------ AVAILABLE DATA ------

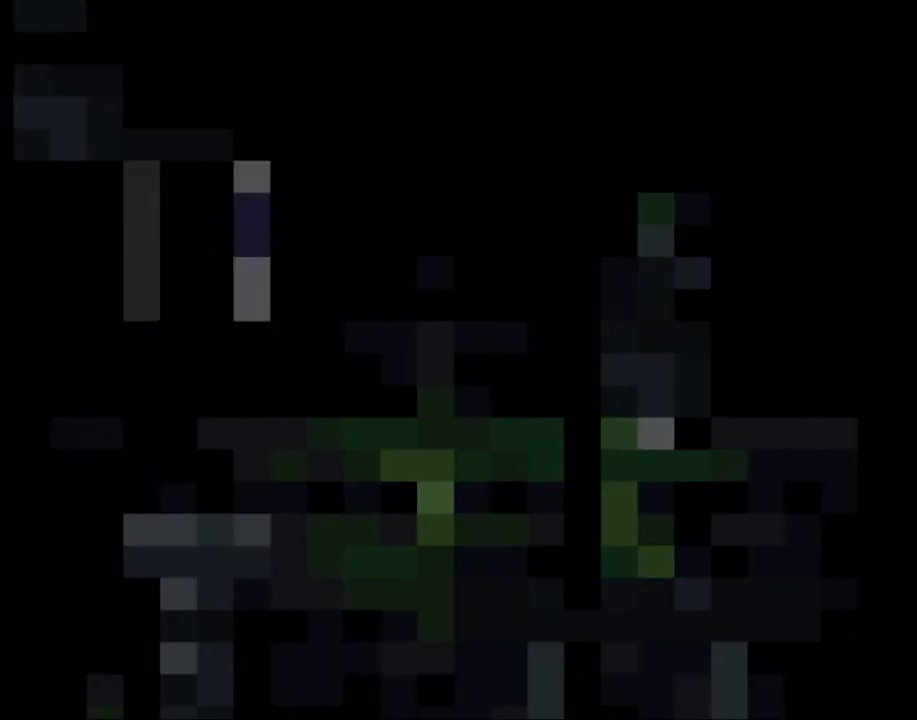
{"buttons": ["Y"], "events": []}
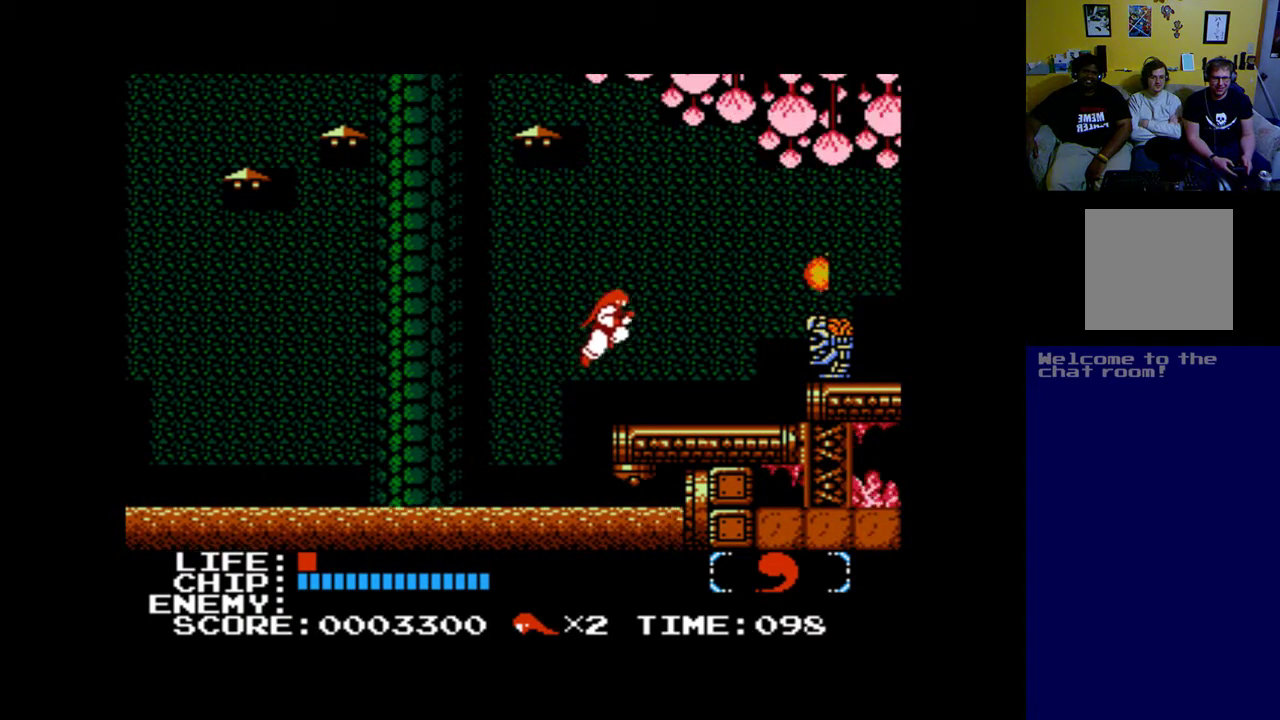
Gameplay with a controller (Xbox layout); each line is a JSON object with the inputs held at the frame after it. "events" lists button and stick changes between this image and that frame as [ms after this image, input, new state], when the widget could be followed in between. Not read: right_stick.
{"buttons": [], "left_stick": "center", "events": [[83, "B", "up"], [233, "DPAD_RIGHT", "up"]]}
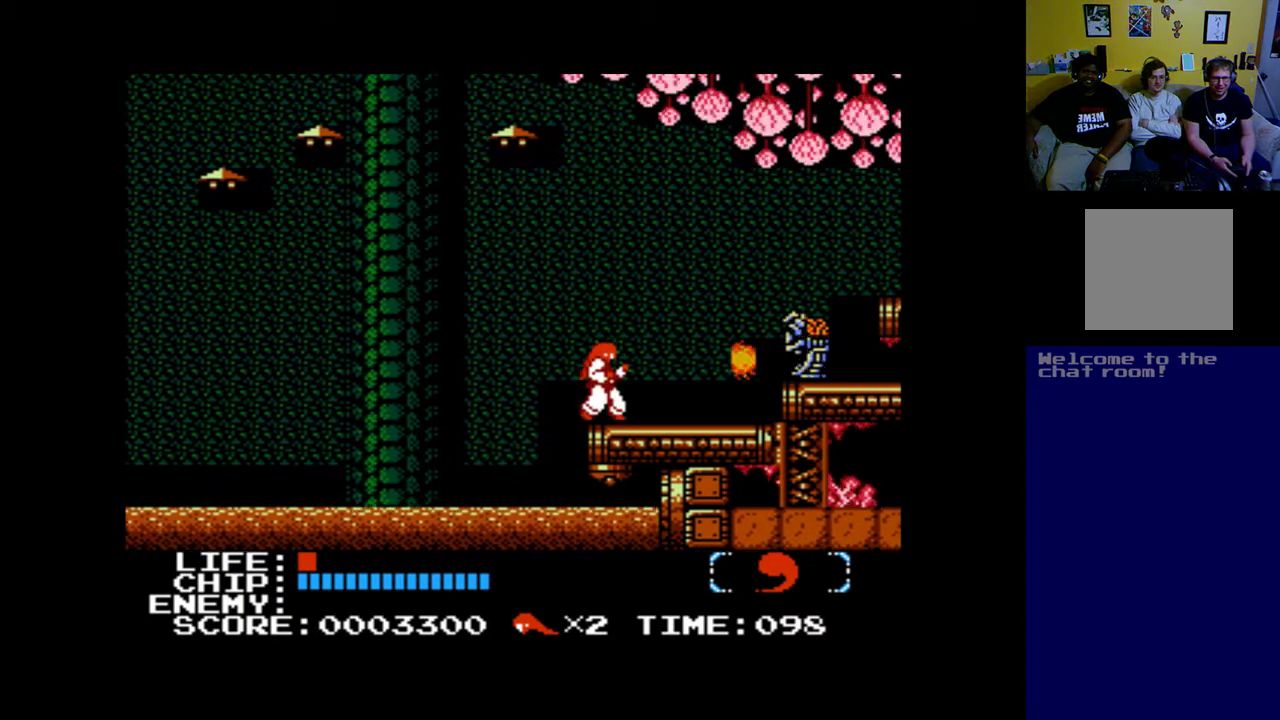
{"buttons": [], "left_stick": "center", "events": []}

------

◆ **TRY IT**:
Filter by the word "buttons": copy every line of the data that holds it.

◆ **SOLUTION FOR THIS PROBLEM**:
{"buttons": ["Y"], "events": []}
{"buttons": [], "left_stick": "center", "events": [[83, "B", "up"], [233, "DPAD_RIGHT", "up"]]}
{"buttons": [], "left_stick": "center", "events": []}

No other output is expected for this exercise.